- _WHAT THE TASK ASKS_: Look through the data below and return each line where "itemize" appears.

──────── DATA EXCERPTS ────────

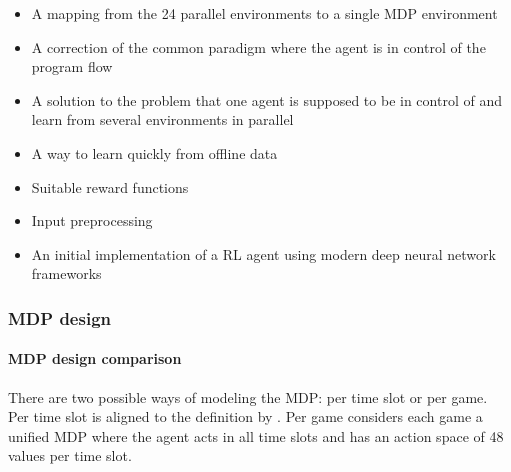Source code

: \begin{itemize}
    \itemsep0em
    \item A mapping from the 24 parallel environments to a single \ac{MDP} environment
    \item A correction of the common paradigm where the agent is in control of the program flow
    \item A solution to the problem that one agent is supposed to be in control of and learn from several
        environments in parallel
    \item A way to learn quickly from offline data
    \item Suitable reward functions
    \item Input preprocessing
    \item An initial implementation of a \ac{RL} agent using modern deep neural network frameworks
\end{itemize}

\subsubsection{MDP design}%
\label{sub:mdp_modelling_comparison}

\paragraph{\ac{MDP} design comparison}%
\label{ssub:mdp_design_comparison}

There are two possible ways of modeling the \ac{MDP}: per time slot or per game. Per time slot is aligned to the
definition by \citet{tactexurieli2016mdp}. Per game considers each game a unified \ac{MDP} where the agent acts in all
time slots and has an action space of 48 values per time slot.


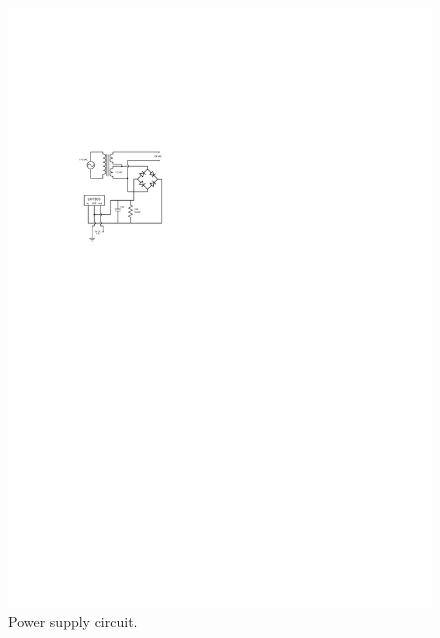 \documentclass{article}
\begin{document}
\begin{figure}[hbp]
\centering
\includegraphics[scale=2.0]{figs/power}
\caption{Power supply circuit.}\label{fig:power}
\end{figure}


\pagebreak
\printbibliography
\end{document}
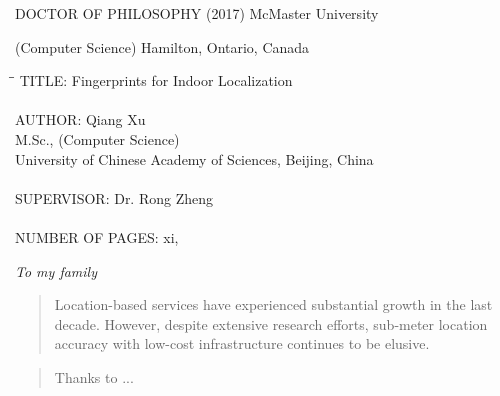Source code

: \documentclass[letterpaper,12pt,twoside,openright]{report} %
\begin{document}
{
	\noindent DOCTOR OF PHILOSOPHY (2017) 
	\hfill
	McMaster University
	
	\noindent (Computer Science) 
	\hfill 
	Hamilton, Ontario, Canada
	
	\vspace{0.6in}
\begin{tabbing}
	\hspace*{5cm}\=\hspace*{1cm}\= \kill
	TITLE: \>  Fingerprints for Indoor Localization\\
	\\
	AUTHOR:\>  Qiang Xu\\
	\>M.Sc., (Computer Science)\\
	\>University of Chinese Academy of Sciences, Beijing, China\\
	\\
	SUPERVISOR:\> Dr. Rong Zheng\\
	\\
	NUMBER OF PAGES:\> xi,~\pageref{LastPage}
\end{tabbing}
}
\newpage
\thispagestyle{empty}
\null\vfill
\begin{center}
	\textsl{To my family}
\end{center}
\vfill
\begin{abstract}
\thispagestyle{plain} 
\setcounter{page}{4} 
Location-based services have experienced substantial growth in the last decade. However, despite extensive research efforts, sub-meter location accuracy with low-cost infrastructure continues to be elusive. 
\end{abstract}

\renewcommand{\abstractname}{Acknowledgements}
\begin{abstract} 
\setcounter{page}{6} 
\thispagestyle{plain}
Thanks to ...   
\end{abstract}
    
    \setcounter{secnumdepth}{4}
    \setcounter{tocdepth}{3}
    \tableofcontents %
    
    {\listoffigures \let\cleardoublepage\clearpage %
    	
    \printnomenclature
	} %
\end{document}
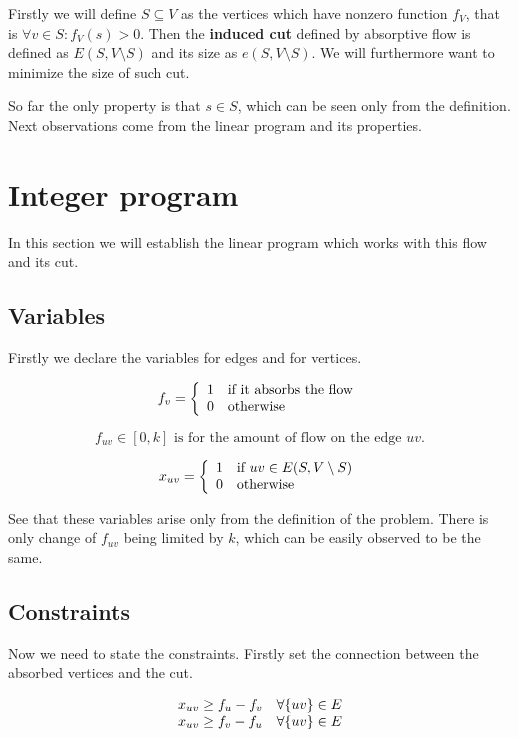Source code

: \documentclass{article}
\theoremstyle{plain}
\theoremstyle{plain}
\theoremstyle{remark}
\begin{document}
	Firstly we will define $S \subseteq V$ as the vertices which have nonzero function $f_V$, that is $\forall v \in S : f_V(s) > 0$. Then the \textbf{induced cut} defined by absorptive flow is defined as $E(S, V \setminus S)$ and its size as $e(S, V \setminus S)$. We will furthermore want to minimize the size of such cut.
	
	So far the only property is that $s \in S$, which can be seen only from the definition. Next observations come from the linear program and its properties.
	
	
	\section{Integer program}
	
	In this section we will establish the linear program which works with this flow and its cut.
	
	\subsection{Variables}
	
	Firstly we declare the variables for edges and for vertices.
	
	$$
	f_v = \left\{\begin{array}{l l}
		1 & \text{if it absorbs the flow} \\
		0 & \text{otherwise}
	\end{array}
	\right.
	$$
	
	$$
	f_{uv} \in [0,k] \text{ is for the amount of flow on the edge } uv.
	$$
	
	$$
	x_{uv} = \left\{\begin{array}{l l}
		1 & \text{if } uv \in E(S, V \setminus S)\\
		0 & \text{otherwise}
	\end{array}
	\right.
	$$
	
	See that these variables arise only from the definition of the problem. There is only change of $f_{uv}$ being limited by $k$, which can be easily observed to be the same.
	
	\subsection{Constraints}
	
	Now we need to state the constraints. Firstly set the connection between the absorbed vertices and the cut.
	
	$$
	\begin{array}{r l}
		x_{uv} \geq f_u - f_v & \forall \{uv\} \in E\\
		x_{uv} \geq f_v - f_u & \forall \{uv\} \in E
	\end{array}
	$$
	
\end{document}
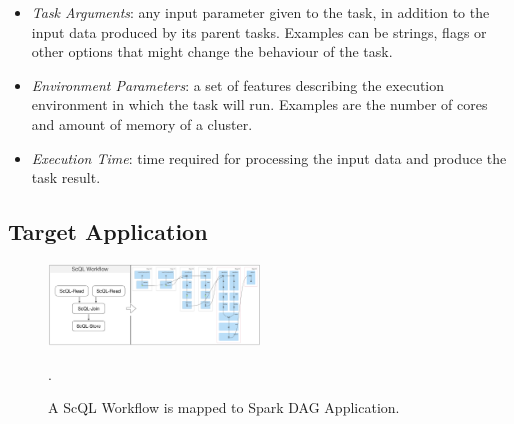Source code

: \documentclass[a4paper, 10pt, conference]{ieeeconf}      %
\begin{document}
\begin{itemize}
    \item \textit{Task Arguments}: any input  parameter given to the task, in addition to the input data produced by its parent tasks. Examples can be strings, flags or other options that might change the behaviour of the task.
    \item  \textit{Environment Parameters}: %
    a set of features describing the execution environment in which the task will run. Examples are the number of cores and amount of memory of a cluster.
    \item \textit{Execution Time}: 
    time required for processing the input data and produce the task result. %
\end{itemize}





\subsection{Target Application}
\label{subsec:scql}
\begin{figure}
  \centering
  \includegraphics[width=0.5\textwidth]{sources/scql_mapping.png}
  \caption{A ScQL Workflow is mapped to Spark DAG Application.}.
\label{fig:scql-dag}
\end{figure}
\end{document}

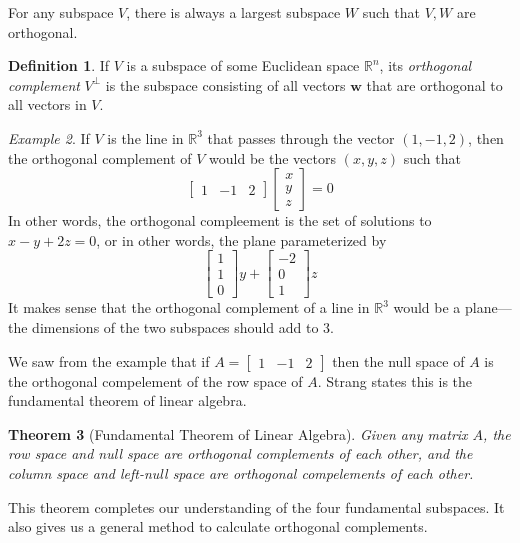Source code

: \documentclass[11pt,oneside]{amsbook}
\newcommand{\R}{\mathbb R}
\theoremstyle{definition}
\theoremstyle{plain}
\newtheorem{theorem}{Theorem}[section]
\theoremstyle{definition}
\newtheorem{definition}[theorem]{Definition}
\theoremstyle{remark}
\newtheorem{example}[theorem]{Example}
\numberwithin{equation}{section}
\numberwithin{figure}{section}
\begin{document}
For any subspace $V$, there is always a largest subspace $W$ such that $V,W$ are orthogonal.

\begin{definition}
  If $V$ is a subspace of some Euclidean space $\R^n$, its \emph{orthogonal complement} $V^\perp$ is the subspace consisting of all vectors $\mathbf{w}$ that are orthogonal to all vectors in $V$.
\end{definition}

\begin{example}
  If $V$ is the line in $\R^3$ that passes through the vector $(1,-1,2)$, then the orthogonal complement of $V$ would be the vectors $(x,y,z)$ such that
  \[\begin{bmatrix}1&-1&2\end{bmatrix}
    \begin{bmatrix}x\\y\\z\end{bmatrix}=0
  \]
  In other words, the orthogonal compleement is the set of solutions to $x-y+2z=0$, or in other words, the plane parameterized by
  \[\begin{bmatrix}1\\1\\0\end{bmatrix}y
    +\begin{bmatrix}-2\\0\\1\end{bmatrix}z
  \]
  It makes sense that the orthogonal complement of a line in $\R^3$ would be a plane---the dimensions of the two subspaces should add to $3$.
\end{example}

We saw from the example that if $A=\begin{bmatrix}1&-1&2\end{bmatrix}$ then the null space of $A$ is the orthogonal compelement of the row space of $A$. Strang states this is the fundamental theorem of linear algebra.

\begin{theorem}[Fundamental Theorem of Linear Algebra]
  Given any matrix $A$, the row space and null space are orthogonal complements of each other, and the column space and left-null space are orthogonal compelements of each other.
\end{theorem}

This theorem completes our understanding of the four fundamental subspaces. It also gives us a general method to calculate orthogonal complements.
\end{document}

────────

- _REPLY TO THE EXERCISE_:
: \begin{itemize}
\end{itemize}
\begin{itemize}
\end{itemize}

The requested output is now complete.